**Document passage**
----

The Rochester Institute of Technology (RIT) was founded in 1829 and is the tenth largest private university in the country in terms of full-time students. It is internationally known for its science, computer, engineering, and art programs, as well as for the National Technical Institute for the Deaf, a leading deaf-education institution.

RIT is among the top colleges and universities in the nation for programs in the fine arts, placing in the top 10 for many of the college's programs, including Photography (3rd), Glass art (2nd), Industrial design (8th), and others. RIT's undergraduate programs have been featured as one of nation's best in the Princeton Review, and its undergraduate engineering programs have been ranked in the top 70 in the country by the U.S. News & World Report.

===Monroe Community College===

Monroe Community College, the largest community college in Upstate New York, has had the top ranking community college athletic program two years in a row and was rated as the tenth best associates degree producing two year college by Community College Week. MCC has four campuses: the Downtown Campus, the main Brighton Campus which houses the Mercer Gallery, the Applied Technologies Center, and the Public Safety Training Facility.

===Roberts Wesleyan College===

Roberts Wesleyan was ranked the third-best value private college in the U.S. by the Princeton Review in 2007—the only school in New York State ranked in the top 10. It is also Rochester's only college affiliated with the Council for Christian Colleges and Universities.

----

**Exercise requirements**
Copy the passage about Rochester's colleges from "The Rochester Institute" through "News & World Report.", switching "tenth largest" to "tenth biggest".

**Record excerpts**
----

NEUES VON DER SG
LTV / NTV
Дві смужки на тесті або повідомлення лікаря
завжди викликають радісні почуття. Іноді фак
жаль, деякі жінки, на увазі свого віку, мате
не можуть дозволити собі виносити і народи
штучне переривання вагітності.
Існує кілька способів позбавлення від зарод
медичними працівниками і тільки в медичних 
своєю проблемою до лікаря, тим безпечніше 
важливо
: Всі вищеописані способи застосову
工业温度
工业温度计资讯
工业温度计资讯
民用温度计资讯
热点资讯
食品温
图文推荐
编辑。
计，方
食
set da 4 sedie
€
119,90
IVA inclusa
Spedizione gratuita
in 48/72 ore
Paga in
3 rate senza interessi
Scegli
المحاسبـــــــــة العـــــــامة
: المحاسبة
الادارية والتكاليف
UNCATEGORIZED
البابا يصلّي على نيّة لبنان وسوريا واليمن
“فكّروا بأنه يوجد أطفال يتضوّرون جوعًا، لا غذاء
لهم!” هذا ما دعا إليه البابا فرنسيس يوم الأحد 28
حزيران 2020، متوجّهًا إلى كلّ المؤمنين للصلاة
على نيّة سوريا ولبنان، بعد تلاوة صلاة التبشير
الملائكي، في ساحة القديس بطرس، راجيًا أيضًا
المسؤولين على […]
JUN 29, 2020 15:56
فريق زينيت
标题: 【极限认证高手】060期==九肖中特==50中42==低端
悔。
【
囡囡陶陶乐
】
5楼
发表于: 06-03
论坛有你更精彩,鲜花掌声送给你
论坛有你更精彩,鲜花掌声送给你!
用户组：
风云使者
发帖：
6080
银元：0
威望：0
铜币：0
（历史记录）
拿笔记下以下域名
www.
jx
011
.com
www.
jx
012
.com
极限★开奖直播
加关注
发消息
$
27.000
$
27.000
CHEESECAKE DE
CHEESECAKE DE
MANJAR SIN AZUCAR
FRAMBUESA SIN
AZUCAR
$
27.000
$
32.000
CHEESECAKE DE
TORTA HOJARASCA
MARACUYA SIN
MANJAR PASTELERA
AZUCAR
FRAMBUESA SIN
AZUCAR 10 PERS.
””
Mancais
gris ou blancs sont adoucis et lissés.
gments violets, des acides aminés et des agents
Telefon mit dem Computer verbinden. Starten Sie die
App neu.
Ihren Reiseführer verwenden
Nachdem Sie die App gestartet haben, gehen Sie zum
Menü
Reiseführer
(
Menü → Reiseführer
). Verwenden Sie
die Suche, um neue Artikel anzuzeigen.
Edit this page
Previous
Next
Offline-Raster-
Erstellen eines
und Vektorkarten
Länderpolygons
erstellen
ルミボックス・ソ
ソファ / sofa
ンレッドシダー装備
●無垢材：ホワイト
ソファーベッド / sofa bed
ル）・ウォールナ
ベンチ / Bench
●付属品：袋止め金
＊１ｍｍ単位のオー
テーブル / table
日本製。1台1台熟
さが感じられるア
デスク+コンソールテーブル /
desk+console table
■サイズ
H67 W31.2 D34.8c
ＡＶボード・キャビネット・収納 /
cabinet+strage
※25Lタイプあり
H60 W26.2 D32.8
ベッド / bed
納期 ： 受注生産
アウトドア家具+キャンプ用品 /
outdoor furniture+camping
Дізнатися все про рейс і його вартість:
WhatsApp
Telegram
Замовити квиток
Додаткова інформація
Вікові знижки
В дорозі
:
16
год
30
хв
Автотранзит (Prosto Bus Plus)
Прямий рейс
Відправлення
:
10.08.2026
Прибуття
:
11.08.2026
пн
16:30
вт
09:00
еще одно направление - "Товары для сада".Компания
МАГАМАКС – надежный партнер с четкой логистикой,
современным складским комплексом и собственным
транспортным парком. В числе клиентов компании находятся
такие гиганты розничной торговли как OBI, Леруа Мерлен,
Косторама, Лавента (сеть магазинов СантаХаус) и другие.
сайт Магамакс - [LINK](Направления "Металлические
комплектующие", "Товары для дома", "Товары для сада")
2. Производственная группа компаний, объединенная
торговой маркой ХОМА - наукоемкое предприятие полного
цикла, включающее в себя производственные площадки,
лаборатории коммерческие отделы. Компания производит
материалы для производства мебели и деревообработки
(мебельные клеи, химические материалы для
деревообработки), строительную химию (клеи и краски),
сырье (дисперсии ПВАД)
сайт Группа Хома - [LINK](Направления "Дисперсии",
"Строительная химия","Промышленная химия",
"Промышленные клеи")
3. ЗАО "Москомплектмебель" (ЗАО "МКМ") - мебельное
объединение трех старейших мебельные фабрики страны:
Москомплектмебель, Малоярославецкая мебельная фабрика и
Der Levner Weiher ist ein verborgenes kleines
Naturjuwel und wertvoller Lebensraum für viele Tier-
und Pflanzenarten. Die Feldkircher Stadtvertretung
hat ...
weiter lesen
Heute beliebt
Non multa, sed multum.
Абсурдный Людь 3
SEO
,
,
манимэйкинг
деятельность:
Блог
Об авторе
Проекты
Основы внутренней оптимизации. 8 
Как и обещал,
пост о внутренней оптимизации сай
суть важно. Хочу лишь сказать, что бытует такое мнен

----

**Answer to this problem**
The Rochester Institute of Technology (RIT) was founded in 1829 and is the tenth biggest private university in the country in terms of full-time students. It is internationally known for its science, computer, engineering, and art programs, as well as for the National Technical Institute for the Deaf, a leading deaf-education institution.

RIT is among the top colleges and universities in the nation for programs in the fine arts, placing in the top 10 for many of the college's programs, including Photography (3rd), Glass art (2nd), Industrial design (8th), and others. RIT's undergraduate programs have been featured as one of nation's best in the Princeton Review, and its undergraduate engineering programs have been ranked in the top 70 in the country by the U.S. News & World Report.